For instance to represent a sentence from its tokens, it does not work ti just sum or mean. You need to train an extra aggregation model on top with new data that builds a good embedding space from the LLM activtions.
However, there is a limit to what Glove ans Word2Vec can represent. Simple things like polysemic words are already a limit etc. On a sequence level, especially for longer passages, LLM based sentence embeddings give you much more information if you meed it (insofar that relational semantics of a bag of words approach would not be sufficient)
Yes transformers are a class of graph NN but there can still be value in dealing directly with both text and knowledge graphs (for RAG-style applications, presumably) because the graph enforces additional constraints.
It is like the difference between concrete and abstract syntax. LLMs frequently generate code that won't compile, since they predict tokens not AST nodes. They are underconstrained for the task.
How to address? You can train a single model to handle both, as the authors did, or you can manually enforce constraints while decoding.
Graphing is not only the future, it's the present that is happening behind closed doors that you don't get to hear about. The things that can be done already are insane and the capabilities are growing quickly. Agentic graph based systems are the future for ASI.

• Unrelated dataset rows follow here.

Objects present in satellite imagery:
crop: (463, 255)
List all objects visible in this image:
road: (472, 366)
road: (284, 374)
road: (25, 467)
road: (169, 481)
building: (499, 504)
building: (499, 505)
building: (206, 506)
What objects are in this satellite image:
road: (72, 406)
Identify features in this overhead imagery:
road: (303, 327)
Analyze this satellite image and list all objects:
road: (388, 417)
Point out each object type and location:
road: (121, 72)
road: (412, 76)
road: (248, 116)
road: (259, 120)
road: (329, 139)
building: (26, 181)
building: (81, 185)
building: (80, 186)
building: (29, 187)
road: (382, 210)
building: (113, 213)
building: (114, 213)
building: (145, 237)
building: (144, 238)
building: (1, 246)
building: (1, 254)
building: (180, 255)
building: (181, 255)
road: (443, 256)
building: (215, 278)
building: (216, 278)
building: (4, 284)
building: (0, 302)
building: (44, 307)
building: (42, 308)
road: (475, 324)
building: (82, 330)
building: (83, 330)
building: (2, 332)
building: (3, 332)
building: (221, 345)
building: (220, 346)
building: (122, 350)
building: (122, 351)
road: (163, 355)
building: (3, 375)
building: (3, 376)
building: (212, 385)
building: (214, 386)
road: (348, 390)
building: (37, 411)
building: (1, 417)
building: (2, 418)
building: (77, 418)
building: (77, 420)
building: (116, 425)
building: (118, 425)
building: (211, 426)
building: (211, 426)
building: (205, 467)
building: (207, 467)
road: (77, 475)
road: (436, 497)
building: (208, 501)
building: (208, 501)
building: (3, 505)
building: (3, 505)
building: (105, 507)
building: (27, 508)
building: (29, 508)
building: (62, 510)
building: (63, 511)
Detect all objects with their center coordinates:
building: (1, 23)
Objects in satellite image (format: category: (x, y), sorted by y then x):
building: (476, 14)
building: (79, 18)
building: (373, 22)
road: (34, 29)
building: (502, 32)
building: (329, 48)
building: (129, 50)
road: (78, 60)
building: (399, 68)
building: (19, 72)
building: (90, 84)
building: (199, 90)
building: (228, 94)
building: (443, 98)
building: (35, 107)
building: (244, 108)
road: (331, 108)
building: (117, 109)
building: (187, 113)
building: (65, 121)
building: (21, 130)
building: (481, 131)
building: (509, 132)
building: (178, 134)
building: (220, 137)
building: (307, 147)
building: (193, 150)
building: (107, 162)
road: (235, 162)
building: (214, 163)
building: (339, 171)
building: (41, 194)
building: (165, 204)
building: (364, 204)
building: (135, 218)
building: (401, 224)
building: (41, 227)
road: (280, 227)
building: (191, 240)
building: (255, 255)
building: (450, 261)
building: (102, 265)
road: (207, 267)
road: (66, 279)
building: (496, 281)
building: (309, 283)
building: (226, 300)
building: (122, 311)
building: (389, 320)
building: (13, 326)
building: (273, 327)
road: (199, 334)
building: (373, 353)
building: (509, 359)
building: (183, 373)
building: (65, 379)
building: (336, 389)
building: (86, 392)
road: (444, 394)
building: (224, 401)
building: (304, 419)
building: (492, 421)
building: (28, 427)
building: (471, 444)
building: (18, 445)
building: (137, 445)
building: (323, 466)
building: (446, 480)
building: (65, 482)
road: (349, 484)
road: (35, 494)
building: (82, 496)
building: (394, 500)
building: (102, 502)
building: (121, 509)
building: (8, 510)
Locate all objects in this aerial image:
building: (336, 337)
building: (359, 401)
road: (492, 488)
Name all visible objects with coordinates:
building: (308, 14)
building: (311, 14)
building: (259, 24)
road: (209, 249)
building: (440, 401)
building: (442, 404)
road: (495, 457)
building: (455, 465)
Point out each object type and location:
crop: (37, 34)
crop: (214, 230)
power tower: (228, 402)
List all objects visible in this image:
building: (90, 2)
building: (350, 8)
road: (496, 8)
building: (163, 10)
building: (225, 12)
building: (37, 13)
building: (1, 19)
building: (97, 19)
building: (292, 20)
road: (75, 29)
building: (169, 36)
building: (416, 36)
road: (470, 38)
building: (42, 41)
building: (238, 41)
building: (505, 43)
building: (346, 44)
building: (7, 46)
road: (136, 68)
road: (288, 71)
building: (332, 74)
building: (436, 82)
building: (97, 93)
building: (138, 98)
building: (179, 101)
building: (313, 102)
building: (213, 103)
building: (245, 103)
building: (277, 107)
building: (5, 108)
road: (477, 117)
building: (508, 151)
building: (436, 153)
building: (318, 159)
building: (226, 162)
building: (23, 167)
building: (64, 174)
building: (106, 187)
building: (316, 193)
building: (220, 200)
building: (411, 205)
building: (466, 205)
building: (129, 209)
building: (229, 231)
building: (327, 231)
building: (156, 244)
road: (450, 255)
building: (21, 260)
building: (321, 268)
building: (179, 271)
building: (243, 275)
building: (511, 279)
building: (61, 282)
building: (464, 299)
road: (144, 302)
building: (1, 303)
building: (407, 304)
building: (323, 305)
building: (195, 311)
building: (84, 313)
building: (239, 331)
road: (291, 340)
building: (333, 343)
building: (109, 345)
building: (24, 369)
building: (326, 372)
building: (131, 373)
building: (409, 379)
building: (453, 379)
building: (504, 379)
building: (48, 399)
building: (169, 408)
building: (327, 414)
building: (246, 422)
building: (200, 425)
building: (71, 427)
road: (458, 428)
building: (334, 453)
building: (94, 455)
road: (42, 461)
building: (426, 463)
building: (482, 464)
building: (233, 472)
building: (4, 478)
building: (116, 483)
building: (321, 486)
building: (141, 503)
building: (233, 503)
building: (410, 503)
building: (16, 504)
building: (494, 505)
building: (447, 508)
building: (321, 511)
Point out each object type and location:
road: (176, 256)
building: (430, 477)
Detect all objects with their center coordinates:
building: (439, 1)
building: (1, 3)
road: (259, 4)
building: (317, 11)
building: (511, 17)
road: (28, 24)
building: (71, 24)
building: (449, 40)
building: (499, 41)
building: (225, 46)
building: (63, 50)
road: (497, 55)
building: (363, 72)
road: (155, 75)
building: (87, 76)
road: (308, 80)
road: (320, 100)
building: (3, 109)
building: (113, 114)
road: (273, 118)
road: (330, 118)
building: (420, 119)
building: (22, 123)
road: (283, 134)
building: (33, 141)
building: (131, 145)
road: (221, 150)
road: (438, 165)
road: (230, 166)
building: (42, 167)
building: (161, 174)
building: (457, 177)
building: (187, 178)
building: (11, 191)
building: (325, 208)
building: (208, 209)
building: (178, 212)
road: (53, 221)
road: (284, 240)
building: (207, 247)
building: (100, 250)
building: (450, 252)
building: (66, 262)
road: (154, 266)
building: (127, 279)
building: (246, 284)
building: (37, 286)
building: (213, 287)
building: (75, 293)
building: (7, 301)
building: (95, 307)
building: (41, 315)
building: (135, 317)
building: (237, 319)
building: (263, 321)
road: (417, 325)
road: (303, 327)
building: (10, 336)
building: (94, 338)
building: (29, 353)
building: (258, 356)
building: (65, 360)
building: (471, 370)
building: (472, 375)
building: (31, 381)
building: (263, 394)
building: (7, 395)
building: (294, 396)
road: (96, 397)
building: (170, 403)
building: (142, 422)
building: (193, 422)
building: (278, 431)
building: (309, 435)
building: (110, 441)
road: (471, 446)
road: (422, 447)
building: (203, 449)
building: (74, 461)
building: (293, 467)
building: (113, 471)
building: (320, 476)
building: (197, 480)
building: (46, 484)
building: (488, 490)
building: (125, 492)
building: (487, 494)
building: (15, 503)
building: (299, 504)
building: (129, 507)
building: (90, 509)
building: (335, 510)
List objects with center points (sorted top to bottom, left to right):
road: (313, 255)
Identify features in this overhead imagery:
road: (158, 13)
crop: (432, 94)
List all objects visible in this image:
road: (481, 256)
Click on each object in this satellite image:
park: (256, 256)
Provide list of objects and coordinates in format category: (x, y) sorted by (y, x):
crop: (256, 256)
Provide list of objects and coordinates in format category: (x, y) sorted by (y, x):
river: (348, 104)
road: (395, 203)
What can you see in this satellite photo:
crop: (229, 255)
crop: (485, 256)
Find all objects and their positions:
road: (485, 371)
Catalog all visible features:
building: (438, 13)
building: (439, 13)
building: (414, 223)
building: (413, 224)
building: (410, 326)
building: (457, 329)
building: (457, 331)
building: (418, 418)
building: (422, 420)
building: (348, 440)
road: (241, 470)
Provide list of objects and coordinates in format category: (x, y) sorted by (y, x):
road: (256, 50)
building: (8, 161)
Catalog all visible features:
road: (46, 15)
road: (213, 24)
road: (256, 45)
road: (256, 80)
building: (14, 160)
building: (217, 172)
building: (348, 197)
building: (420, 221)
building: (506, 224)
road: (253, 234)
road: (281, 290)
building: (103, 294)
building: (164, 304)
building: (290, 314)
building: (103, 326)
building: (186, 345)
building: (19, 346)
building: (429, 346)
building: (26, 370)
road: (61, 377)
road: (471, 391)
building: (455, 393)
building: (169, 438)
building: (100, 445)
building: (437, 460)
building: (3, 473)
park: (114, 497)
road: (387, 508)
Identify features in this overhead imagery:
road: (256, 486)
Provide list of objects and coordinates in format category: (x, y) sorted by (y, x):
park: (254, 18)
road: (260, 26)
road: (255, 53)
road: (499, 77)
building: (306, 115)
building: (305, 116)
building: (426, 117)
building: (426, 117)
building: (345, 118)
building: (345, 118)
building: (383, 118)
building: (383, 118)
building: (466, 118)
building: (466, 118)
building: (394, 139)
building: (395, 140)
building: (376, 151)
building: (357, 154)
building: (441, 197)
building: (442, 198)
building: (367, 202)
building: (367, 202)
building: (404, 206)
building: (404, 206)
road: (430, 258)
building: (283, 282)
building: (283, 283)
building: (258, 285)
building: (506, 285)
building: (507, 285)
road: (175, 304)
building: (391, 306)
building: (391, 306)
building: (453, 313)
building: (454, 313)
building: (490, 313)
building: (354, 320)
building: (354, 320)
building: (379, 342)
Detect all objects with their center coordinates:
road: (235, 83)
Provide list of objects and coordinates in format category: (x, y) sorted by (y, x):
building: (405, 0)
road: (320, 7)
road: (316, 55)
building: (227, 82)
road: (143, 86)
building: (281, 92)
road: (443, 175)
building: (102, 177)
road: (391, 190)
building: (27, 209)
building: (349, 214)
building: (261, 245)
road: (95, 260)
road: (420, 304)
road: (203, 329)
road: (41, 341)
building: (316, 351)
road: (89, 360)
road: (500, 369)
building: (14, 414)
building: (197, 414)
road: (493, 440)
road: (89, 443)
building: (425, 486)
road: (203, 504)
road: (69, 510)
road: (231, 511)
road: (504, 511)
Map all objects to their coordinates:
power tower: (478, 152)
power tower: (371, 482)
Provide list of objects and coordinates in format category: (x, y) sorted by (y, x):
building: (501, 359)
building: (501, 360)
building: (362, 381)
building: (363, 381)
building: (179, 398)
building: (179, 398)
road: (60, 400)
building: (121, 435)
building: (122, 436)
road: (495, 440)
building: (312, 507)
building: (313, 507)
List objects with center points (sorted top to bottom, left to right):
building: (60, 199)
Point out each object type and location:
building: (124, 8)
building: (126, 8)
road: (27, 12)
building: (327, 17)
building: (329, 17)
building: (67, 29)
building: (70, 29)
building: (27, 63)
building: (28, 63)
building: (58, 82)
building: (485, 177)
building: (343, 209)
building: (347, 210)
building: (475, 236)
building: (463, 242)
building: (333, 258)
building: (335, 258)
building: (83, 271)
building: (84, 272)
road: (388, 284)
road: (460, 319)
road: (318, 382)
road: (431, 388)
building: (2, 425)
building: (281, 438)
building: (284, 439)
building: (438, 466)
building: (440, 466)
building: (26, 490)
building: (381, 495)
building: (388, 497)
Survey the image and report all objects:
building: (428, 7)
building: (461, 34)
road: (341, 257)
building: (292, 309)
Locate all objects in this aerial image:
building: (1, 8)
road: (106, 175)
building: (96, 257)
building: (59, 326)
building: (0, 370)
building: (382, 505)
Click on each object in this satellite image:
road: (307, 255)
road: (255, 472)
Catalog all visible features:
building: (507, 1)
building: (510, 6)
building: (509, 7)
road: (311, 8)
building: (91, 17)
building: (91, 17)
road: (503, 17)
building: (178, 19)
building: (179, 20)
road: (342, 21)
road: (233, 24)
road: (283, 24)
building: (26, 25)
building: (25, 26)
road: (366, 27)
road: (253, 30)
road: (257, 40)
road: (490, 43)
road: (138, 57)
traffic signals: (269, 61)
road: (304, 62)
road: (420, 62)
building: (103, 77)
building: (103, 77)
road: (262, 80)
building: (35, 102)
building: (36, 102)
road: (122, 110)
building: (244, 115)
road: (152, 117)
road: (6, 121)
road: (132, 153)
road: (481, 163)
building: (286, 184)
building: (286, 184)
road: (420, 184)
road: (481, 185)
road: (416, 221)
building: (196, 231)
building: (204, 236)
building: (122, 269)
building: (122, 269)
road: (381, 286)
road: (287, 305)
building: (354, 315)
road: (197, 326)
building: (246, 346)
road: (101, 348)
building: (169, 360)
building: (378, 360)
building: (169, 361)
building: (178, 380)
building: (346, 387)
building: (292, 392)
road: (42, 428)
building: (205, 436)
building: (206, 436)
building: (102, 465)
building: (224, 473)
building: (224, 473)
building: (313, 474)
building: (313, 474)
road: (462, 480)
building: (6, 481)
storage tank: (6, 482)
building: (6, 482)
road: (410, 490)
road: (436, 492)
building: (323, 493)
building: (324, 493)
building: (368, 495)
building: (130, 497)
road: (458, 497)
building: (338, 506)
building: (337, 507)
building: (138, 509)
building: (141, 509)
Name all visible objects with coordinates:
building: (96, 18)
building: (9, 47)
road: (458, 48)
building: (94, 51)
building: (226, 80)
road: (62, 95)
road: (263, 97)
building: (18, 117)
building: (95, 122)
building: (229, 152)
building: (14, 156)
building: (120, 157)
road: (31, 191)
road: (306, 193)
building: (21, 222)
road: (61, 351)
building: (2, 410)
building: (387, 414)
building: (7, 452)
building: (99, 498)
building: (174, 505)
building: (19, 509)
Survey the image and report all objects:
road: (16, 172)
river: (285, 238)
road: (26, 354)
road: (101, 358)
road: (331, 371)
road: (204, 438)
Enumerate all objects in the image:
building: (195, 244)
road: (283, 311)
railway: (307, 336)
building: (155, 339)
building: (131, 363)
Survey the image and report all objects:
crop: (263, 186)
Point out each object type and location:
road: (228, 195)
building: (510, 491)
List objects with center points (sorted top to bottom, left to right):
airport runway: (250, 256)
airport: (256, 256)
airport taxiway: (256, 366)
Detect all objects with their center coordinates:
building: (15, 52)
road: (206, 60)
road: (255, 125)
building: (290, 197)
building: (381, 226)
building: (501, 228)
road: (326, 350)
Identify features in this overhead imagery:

Anyone using the word "agentic" has jumped on the loony train. These people use it to discriminate against AIs that they personally dislike, claiming it's not sufficiently "agentic". In reality there is a wide spectrum of how a system uses AI, and there is no hard line separating agentic from non-agentic.
I would argue that agentic means writing and running code at will, by the LLM.
Eric Schmidt recently commented that he thought three things would bring profound change: (a) an infinite context window, (b) chain of thought reasoning in agents and (c) the text-to-action capacity for programming.
In that view, agentic is mostly about (b) and (c). Having a way to chain together steps (which is just looping with the right context) and the ability to write and run code allows LLMs to take action on the things it is given to "do".
> Having a way to chain together steps (which is just looping with the right context) and the ability to write and run code allows LLMs to take action on the things it is given to "do".
What you describe is basically just a standard LLM workflow. It's not as if the LLM is evolving the workflow itself as it goes.
Basically, language models are already graph neural networks. To understand why, go back to Word2Vec/GLoVe: word embedding distance represent co-occurrence frequency of words in a sentence.
Note how this is the same as a graph embedding problem: words are nodes, and the edge weight is co-occurence frequency. You embed the graph nodes. In fact, this is stated in formal math in the GLoVe paper.
The LLM architecture is basically doing the same thing, except the graph is conditional occurence based on the previous contextual words.
This setup makes for a graph with a truly astronomic number of nodes (word|context) and edges. This huge graph exists only in the land of abstract math, but it also shows why LLMs require so many parameters to perform well.
In any case, 4 years on, I'm still pretty lukewarm on the current gen of graph neural network architectures.
Case in point: the OP paper is pretty much the classic ML paper mill setup of "take some existing algorithm, add some stuff over it, spend a ton hyperparameter searching on your algo and show it beats some 2 year old baseline".